Il filo conduttore è chiaro: nei periodi di festa non conta solo il ritrovarsi, ma anche il modo in cui si condivide il tempo attorno a una tavola. Nel testo della presentazione si sottolinea infatti come una mise en place elegante possa contribuire a rendere più piacevole l’atmosfera, rafforzando i rapporti e accompagnando con leggerezza i momenti trascorsi insieme.
A Varallo una tavola di Pasqua luminosa e raffinata
La prima proposta arriva da Gaia Martinoli, studentessa della terza di sala dell’Istituto Albertino Pastore di Varallo, che presenta una tavola di Pasqua pensata per accogliere gli ospiti in un clima primaverile, luminoso e curato.
La descrizione punta su toni raffinati, fiori, centrotavola delicati, uova decorative e piccoli dettagli artigianali. L’obiettivo è creare un equilibrio tra eleganza e tradizione, con una composizione capace di evocare la rinascita e la convivialità tipiche della festa pasquale. L’idea è quella di trasformare il pranzo in un’esperienza calda, accogliente e ben studiata in ogni particolare.

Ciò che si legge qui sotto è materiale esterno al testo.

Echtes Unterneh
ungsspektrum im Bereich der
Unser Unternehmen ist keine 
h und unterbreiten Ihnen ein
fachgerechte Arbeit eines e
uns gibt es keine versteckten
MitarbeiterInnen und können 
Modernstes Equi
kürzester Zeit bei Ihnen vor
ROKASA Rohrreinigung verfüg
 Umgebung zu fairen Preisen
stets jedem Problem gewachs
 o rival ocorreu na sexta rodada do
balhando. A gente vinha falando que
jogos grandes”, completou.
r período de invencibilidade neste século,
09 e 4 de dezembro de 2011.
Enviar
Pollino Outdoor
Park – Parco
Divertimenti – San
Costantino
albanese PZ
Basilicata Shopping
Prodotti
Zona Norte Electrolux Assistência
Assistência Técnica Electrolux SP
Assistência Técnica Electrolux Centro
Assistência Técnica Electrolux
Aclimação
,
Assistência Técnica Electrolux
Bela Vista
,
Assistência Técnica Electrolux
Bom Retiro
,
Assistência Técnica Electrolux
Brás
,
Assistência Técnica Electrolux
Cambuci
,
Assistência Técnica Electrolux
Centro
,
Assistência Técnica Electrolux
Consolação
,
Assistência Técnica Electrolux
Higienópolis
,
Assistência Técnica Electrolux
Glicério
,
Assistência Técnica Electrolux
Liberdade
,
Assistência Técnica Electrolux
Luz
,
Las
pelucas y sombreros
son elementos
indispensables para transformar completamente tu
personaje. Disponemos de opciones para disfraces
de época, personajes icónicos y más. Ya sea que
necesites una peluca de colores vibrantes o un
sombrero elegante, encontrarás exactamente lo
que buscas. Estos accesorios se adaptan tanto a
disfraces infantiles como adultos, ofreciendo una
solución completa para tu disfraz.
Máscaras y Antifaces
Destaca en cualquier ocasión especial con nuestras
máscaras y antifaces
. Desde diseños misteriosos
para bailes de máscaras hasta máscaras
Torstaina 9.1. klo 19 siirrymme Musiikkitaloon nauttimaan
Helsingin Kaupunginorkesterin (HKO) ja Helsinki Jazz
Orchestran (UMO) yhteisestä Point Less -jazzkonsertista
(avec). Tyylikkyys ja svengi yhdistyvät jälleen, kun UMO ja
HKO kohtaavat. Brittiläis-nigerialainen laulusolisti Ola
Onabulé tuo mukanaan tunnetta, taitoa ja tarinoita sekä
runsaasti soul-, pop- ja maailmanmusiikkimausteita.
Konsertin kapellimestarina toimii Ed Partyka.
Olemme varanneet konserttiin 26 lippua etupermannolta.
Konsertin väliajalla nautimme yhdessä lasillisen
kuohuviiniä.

I consigli per la tavola di Pasquetta firmati dagli studenti dell’Alberghiero
La seconda proposta è affidata a Morgana Puselli, studentessa della Seconda B dell’Istituto Alberghiero di Varallo, che si concentra invece sulla tavola di Pasquetta, con un approccio più informale ma non meno attento allo stile.
In questo caso il racconto ruota attorno a semplicità e spontaneità, con una mise en place che richiama lo spirito delle giornate all’aria aperta. Materiali naturali, tessuti rustici e dettagli in legno diventano gli elementi principali di un allestimento pratico e accogliente, pensato per favorire condivisione, leggerezza e un’atmosfera allegra, senza eccessi di formalità.